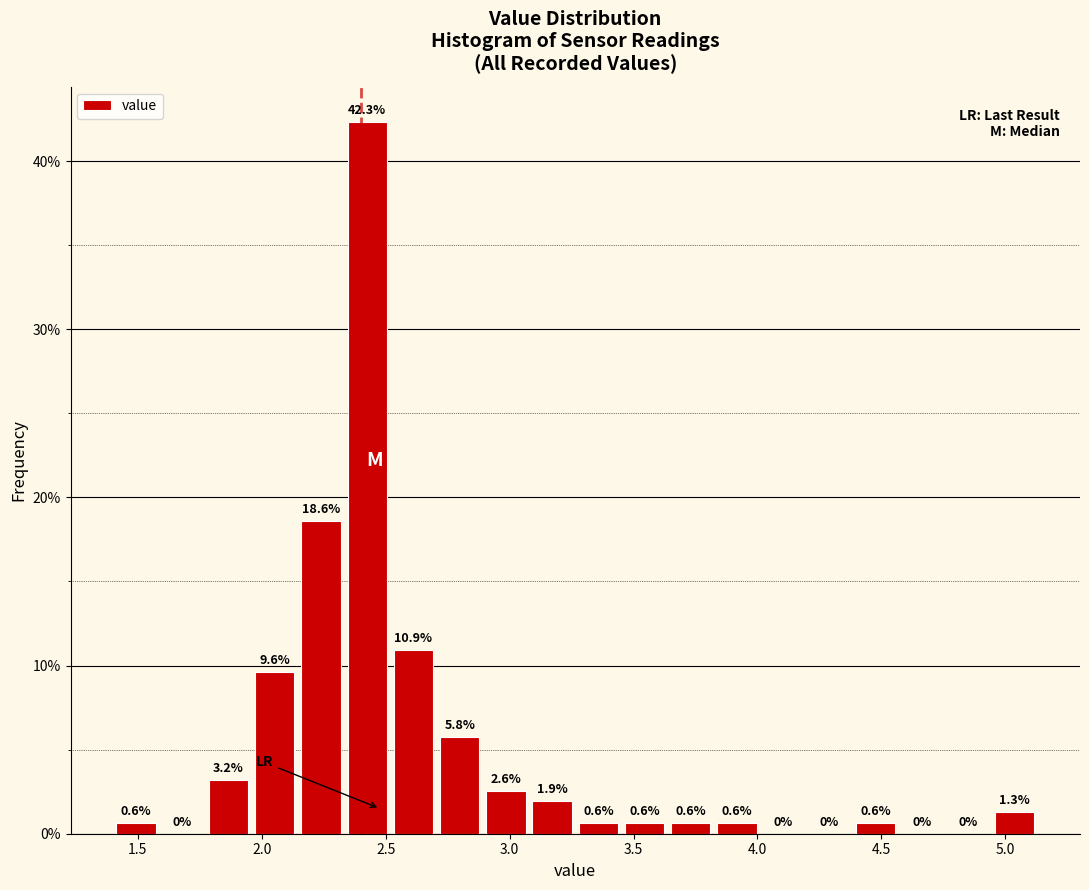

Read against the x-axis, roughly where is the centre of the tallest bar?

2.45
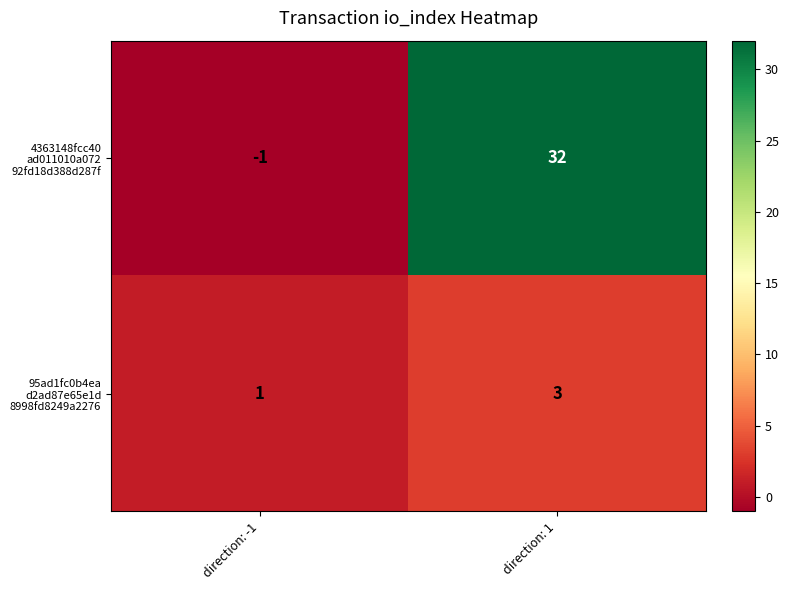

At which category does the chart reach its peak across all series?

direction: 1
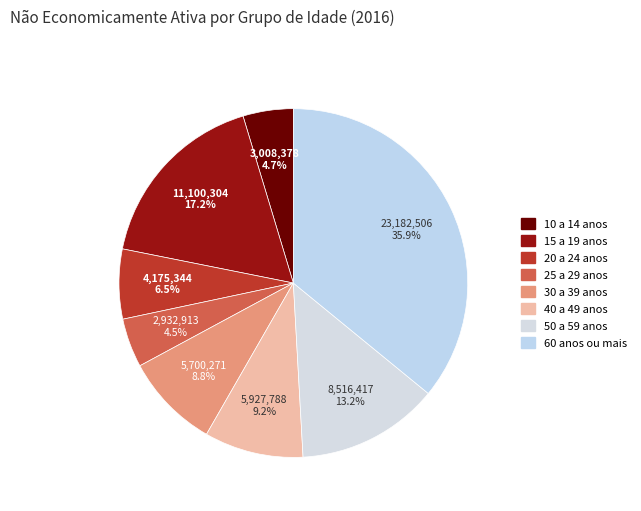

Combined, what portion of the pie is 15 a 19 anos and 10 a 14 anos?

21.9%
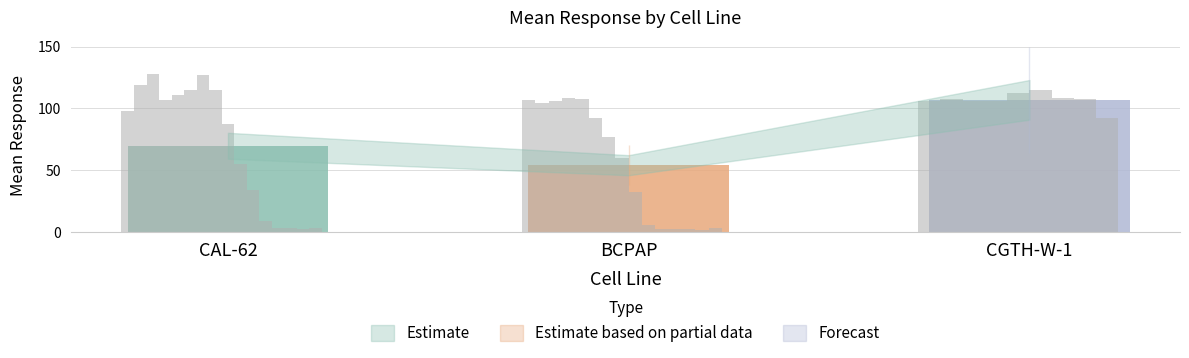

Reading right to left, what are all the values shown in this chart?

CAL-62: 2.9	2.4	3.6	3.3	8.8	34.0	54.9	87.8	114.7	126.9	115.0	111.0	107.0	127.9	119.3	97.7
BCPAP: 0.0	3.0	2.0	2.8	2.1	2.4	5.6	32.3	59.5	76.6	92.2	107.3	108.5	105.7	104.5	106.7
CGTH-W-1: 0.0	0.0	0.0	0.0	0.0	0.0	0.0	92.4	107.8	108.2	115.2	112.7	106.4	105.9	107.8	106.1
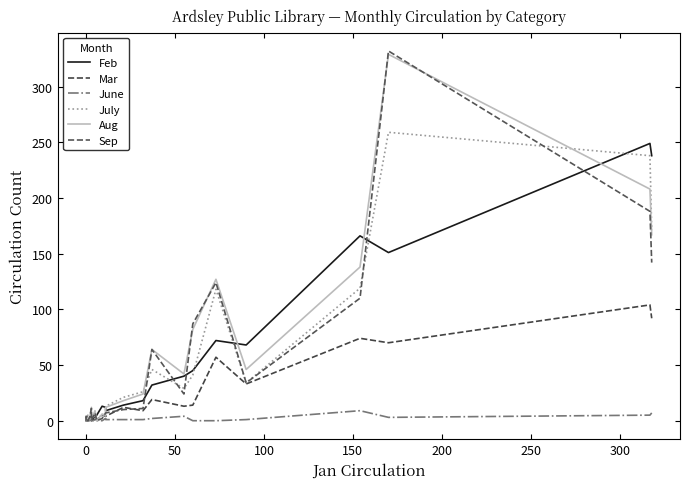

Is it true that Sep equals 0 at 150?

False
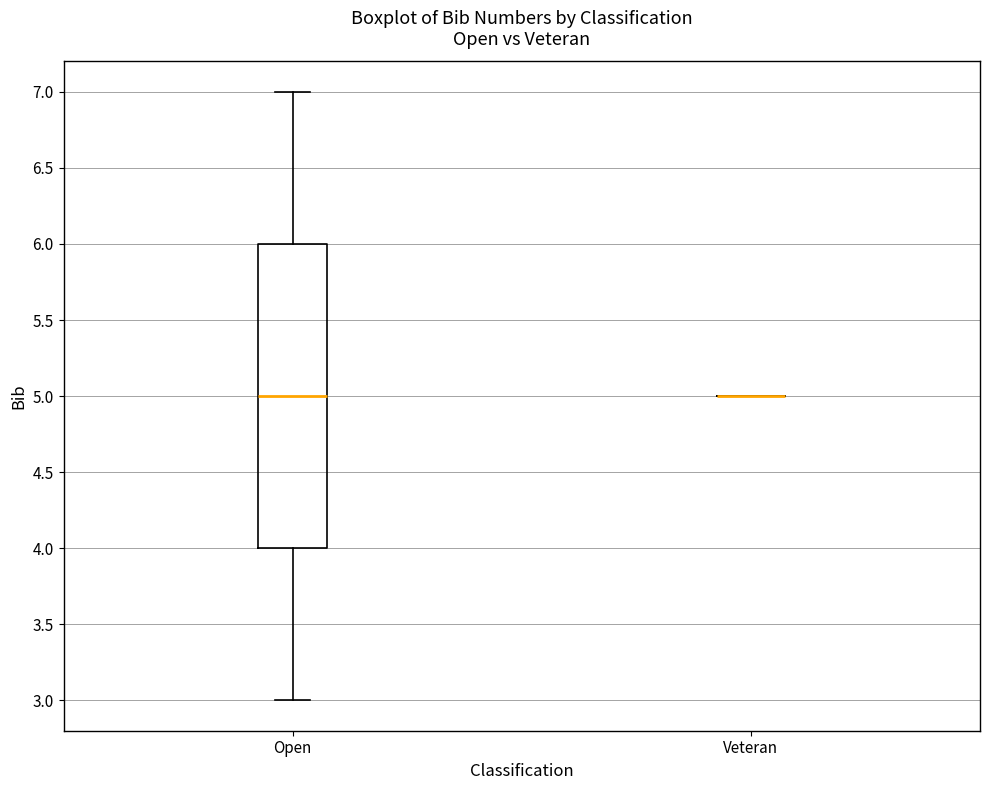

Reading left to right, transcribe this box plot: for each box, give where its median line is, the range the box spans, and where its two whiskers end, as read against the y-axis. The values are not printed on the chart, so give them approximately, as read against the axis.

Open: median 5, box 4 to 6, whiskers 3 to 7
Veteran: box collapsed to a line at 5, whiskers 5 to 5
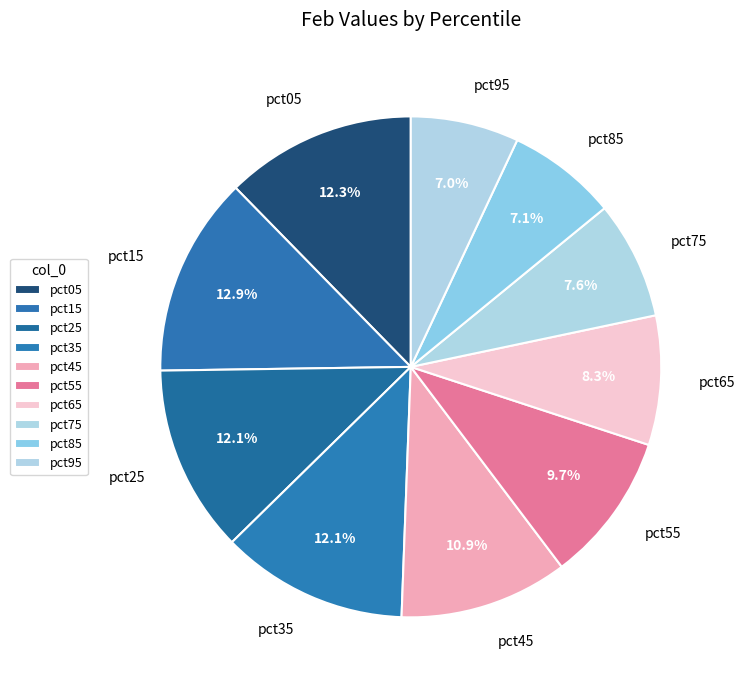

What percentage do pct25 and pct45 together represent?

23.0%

· · · · ·

WHAT IS NEEDED – Which lines of the material above contain the word "right"? Select each one, treating uppercase and lowercase letters as different.

EXPECTED ANSWER –
Reading right to left, what are all the values shown in this chart?
Reading left to right, transcribe this box plot: for each box, give where its median line is, the range the box spans, and where its two whiskers end, as read against the y-axis. The values are not printed on the chart, so give them approximately, as read against the axis.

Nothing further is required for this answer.